++++ Available data
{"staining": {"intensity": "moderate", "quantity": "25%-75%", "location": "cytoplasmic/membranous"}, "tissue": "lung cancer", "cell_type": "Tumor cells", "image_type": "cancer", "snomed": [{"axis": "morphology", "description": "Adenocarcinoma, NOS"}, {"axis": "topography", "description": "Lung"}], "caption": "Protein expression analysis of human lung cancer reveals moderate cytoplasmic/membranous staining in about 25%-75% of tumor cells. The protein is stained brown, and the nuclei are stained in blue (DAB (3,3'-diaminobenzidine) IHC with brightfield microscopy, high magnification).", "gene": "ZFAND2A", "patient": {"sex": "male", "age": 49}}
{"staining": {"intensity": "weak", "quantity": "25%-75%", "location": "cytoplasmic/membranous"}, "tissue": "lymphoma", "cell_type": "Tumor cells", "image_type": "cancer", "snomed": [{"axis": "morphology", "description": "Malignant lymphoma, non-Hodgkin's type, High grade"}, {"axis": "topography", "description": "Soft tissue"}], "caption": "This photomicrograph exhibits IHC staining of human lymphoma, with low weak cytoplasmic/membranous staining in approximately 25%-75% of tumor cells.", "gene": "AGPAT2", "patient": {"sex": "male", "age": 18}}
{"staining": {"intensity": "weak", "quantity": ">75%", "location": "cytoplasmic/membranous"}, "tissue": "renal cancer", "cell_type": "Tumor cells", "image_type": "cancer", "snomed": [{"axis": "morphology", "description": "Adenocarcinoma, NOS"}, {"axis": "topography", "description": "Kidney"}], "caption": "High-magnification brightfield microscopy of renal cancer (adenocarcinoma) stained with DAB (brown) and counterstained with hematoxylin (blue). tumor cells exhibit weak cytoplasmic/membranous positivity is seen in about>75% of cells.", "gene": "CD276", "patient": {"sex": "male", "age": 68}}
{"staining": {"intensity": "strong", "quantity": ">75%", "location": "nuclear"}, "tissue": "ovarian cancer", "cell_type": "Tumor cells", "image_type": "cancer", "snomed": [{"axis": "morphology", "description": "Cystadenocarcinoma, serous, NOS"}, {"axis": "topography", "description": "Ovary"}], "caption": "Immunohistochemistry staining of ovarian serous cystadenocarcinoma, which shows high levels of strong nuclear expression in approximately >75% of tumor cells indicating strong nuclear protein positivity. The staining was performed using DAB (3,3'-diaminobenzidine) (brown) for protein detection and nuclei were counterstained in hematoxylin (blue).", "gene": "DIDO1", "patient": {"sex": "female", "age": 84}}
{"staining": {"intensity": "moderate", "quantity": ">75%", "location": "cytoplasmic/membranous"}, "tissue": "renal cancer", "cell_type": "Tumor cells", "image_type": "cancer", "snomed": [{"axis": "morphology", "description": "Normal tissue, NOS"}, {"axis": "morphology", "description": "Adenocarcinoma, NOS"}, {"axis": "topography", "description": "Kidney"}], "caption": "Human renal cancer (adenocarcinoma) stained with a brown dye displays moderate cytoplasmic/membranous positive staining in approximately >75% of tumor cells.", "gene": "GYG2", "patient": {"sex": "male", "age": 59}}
++++++++
Work task -
Keeping every word as it is, repeat all of the records.

Task output -
{"staining": {"intensity": "moderate", "quantity": "25%-75%", "location": "cytoplasmic/membranous"}, "tissue": "lung cancer", "cell_type": "Tumor cells", "image_type": "cancer", "snomed": [{"axis": "morphology", "description": "Adenocarcinoma, NOS"}, {"axis": "topography", "description": "Lung"}], "caption": "Protein expression analysis of human lung cancer reveals moderate cytoplasmic/membranous staining in about 25%-75% of tumor cells. The protein is stained brown, and the nuclei are stained in blue (DAB (3,3'-diaminobenzidine) IHC with brightfield microscopy, high magnification).", "gene": "ZFAND2A", "patient": {"sex": "male", "age": 49}}
{"staining": {"intensity": "weak", "quantity": "25%-75%", "location": "cytoplasmic/membranous"}, "tissue": "lymphoma", "cell_type": "Tumor cells", "image_type": "cancer", "snomed": [{"axis": "morphology", "description": "Malignant lymphoma, non-Hodgkin's type, High grade"}, {"axis": "topography", "description": "Soft tissue"}], "caption": "This photomicrograph exhibits IHC staining of human lymphoma, with low weak cytoplasmic/membranous staining in approximately 25%-75% of tumor cells.", "gene": "AGPAT2", "patient": {"sex": "male", "age": 18}}
{"staining": {"intensity": "weak", "quantity": ">75%", "location": "cytoplasmic/membranous"}, "tissue": "renal cancer", "cell_type": "Tumor cells", "image_type": "cancer", "snomed": [{"axis": "morphology", "description": "Adenocarcinoma, NOS"}, {"axis": "topography", "description": "Kidney"}], "caption": "High-magnification brightfield microscopy of renal cancer (adenocarcinoma) stained with DAB (brown) and counterstained with hematoxylin (blue). tumor cells exhibit weak cytoplasmic/membranous positivity is seen in about>75% of cells.", "gene": "CD276", "patient": {"sex": "male", "age": 68}}
{"staining": {"intensity": "strong", "quantity": ">75%", "location": "nuclear"}, "tissue": "ovarian cancer", "cell_type": "Tumor cells", "image_type": "cancer", "snomed": [{"axis": "morphology", "description": "Cystadenocarcinoma, serous, NOS"}, {"axis": "topography", "description": "Ovary"}], "caption": "Immunohistochemistry staining of ovarian serous cystadenocarcinoma, which shows high levels of strong nuclear expression in approximately >75% of tumor cells indicating strong nuclear protein positivity. The staining was performed using DAB (3,3'-diaminobenzidine) (brown) for protein detection and nuclei were counterstained in hematoxylin (blue).", "gene": "DIDO1", "patient": {"sex": "female", "age": 84}}
{"staining": {"intensity": "moderate", "quantity": ">75%", "location": "cytoplasmic/membranous"}, "tissue": "renal cancer", "cell_type": "Tumor cells", "image_type": "cancer", "snomed": [{"axis": "morphology", "description": "Normal tissue, NOS"}, {"axis": "morphology", "description": "Adenocarcinoma, NOS"}, {"axis": "topography", "description": "Kidney"}], "caption": "Human renal cancer (adenocarcinoma) stained with a brown dye displays moderate cytoplasmic/membranous positive staining in approximately >75% of tumor cells.", "gene": "GYG2", "patient": {"sex": "male", "age": 59}}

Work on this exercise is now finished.